Кричать сил нет, но подняться на четвереньки – появились. Жу ползёт, как зверь, всё вырастая и вырастая, цепляясь за стволы, за сосны, – кровь побежала, ноги держат.
Наконец, встает.
Дед сзади. Высокий, худой. Из бороды – оскал, блестит глазищами. Кожа тёмная, морщины – как кора.
– Ы-ы! Ы-ы!
Да иду я. Иду.
И правда – идёт. А он сзади, неотступно. В руках – травина. Ладони до сих пор жжёт, а ему хоть бы хны. Только помахивает. Скотина я тебе, что ли? Корова?
– Ы-ы!
Куда хоть? Туда? Или туда? Сам-то знаешь?
Но он как будто не думает. Не замечает дорогу. Просто гонит вперёд. В глазах – остервенение. Разве так находят в лесу заблудших?
Страх не проснулся. Для страха нет сил. Только на то, чтобы двигаться. Сзади – шаги, впереди – лес. Ыды!
И ничего не расступилось. Никакого не появилось просвета. Наоборот: сосны как будто гуще, через заросли кустов приходится продираться – сначала Жу, потом дед со своей травиной. Жу ложится всем телом на ветки. Дед идёт, будто ничего нет вокруг.
Но наконец лес зажмурился, напрягся – и с шумом выплюнул Жу.
И сразу всё стало видно – вон холм, под которым Овечий ручей, вон магазин, перекрёсток, речка. Церковь.
А за тем поворотом – желтеет крыша дома бабы Манефы.

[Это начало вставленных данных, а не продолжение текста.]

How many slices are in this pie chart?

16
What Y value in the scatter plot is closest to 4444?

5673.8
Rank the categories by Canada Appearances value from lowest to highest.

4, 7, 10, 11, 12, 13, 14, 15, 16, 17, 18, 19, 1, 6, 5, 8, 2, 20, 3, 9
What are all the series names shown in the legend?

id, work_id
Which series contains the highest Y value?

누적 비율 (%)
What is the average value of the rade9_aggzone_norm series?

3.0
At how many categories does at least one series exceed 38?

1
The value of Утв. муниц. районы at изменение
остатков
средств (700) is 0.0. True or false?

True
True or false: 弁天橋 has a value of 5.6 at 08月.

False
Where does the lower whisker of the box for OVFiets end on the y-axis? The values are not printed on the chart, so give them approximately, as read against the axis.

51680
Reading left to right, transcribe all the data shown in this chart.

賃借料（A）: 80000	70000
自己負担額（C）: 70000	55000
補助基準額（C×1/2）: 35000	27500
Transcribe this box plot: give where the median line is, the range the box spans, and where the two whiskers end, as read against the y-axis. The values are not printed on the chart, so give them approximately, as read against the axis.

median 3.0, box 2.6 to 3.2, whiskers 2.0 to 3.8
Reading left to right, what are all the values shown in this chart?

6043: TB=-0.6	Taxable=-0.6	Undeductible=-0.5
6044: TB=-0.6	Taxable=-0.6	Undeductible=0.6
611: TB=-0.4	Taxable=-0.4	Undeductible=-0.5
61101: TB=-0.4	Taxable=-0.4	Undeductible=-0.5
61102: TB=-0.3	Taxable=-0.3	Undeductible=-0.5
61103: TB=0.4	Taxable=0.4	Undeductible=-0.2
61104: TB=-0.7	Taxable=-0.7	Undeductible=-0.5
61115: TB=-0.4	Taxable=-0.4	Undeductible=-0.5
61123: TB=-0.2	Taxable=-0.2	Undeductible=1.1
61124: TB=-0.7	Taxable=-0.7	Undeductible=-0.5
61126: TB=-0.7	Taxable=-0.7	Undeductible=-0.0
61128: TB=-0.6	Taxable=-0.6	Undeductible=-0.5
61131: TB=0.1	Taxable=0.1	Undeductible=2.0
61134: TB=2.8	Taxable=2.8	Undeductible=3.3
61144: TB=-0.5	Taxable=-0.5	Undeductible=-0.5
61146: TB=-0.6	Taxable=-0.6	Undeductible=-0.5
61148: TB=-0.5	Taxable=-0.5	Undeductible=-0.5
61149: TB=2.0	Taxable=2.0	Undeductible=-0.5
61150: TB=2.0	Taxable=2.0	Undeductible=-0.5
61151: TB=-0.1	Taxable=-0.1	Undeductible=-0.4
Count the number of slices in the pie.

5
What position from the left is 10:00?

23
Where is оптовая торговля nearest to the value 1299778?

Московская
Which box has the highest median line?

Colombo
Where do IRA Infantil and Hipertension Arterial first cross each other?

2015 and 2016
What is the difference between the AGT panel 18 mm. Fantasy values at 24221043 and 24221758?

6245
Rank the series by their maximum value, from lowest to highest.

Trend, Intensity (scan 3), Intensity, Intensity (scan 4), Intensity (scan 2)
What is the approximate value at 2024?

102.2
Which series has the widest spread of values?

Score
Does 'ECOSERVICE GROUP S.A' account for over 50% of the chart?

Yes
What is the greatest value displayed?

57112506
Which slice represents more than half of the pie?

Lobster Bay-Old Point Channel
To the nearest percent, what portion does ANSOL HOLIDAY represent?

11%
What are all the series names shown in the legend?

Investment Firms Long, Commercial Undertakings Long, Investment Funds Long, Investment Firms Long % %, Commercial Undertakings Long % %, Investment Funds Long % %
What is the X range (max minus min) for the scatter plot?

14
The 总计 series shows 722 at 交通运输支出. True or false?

И больше уже не лес вокруг. Не лес.
«Всё это нормально для нашего возраста. Важно не то, что ты чувствуешь, а то, что делаешь, чтобы из этого стояния выйти».
Сообщение не отправлено.
Сети нет. Ну, и интернета, соответственно. Долго держался, но как свернули с асфальта, да запрыгали по колдобинам, да потемнело в машине от обступившего леса, – тут-то он и пропал. Не выдержал.
Pavel будет в недоумении. Будет уверен, что это от его нытья Ju покинул переписку. Покинул сеть. Да и вообще всё покинул. Сколько они ещё не объявятся в сети? Даже представить страшно.
– Не ловит? А тут никогда не ловит, – услужливо говорит водитель. Он уже давно посматривал на манипуляции Жу с телефоном. – У них тут вышка не добивает. За горкой живут, дак. Есть одна точка, на лысине, там вот ловит. Если ветер попутный. Туда и ходят все. Иной день едешь – вереницей топают бабки, как раньше на телеграф. А так-то и сотовые не у всех есть. Им зачем? У них дома телефоны, ещё при советской власти устанавливали. А че, не глухой угол, какая-никакая цивилизация.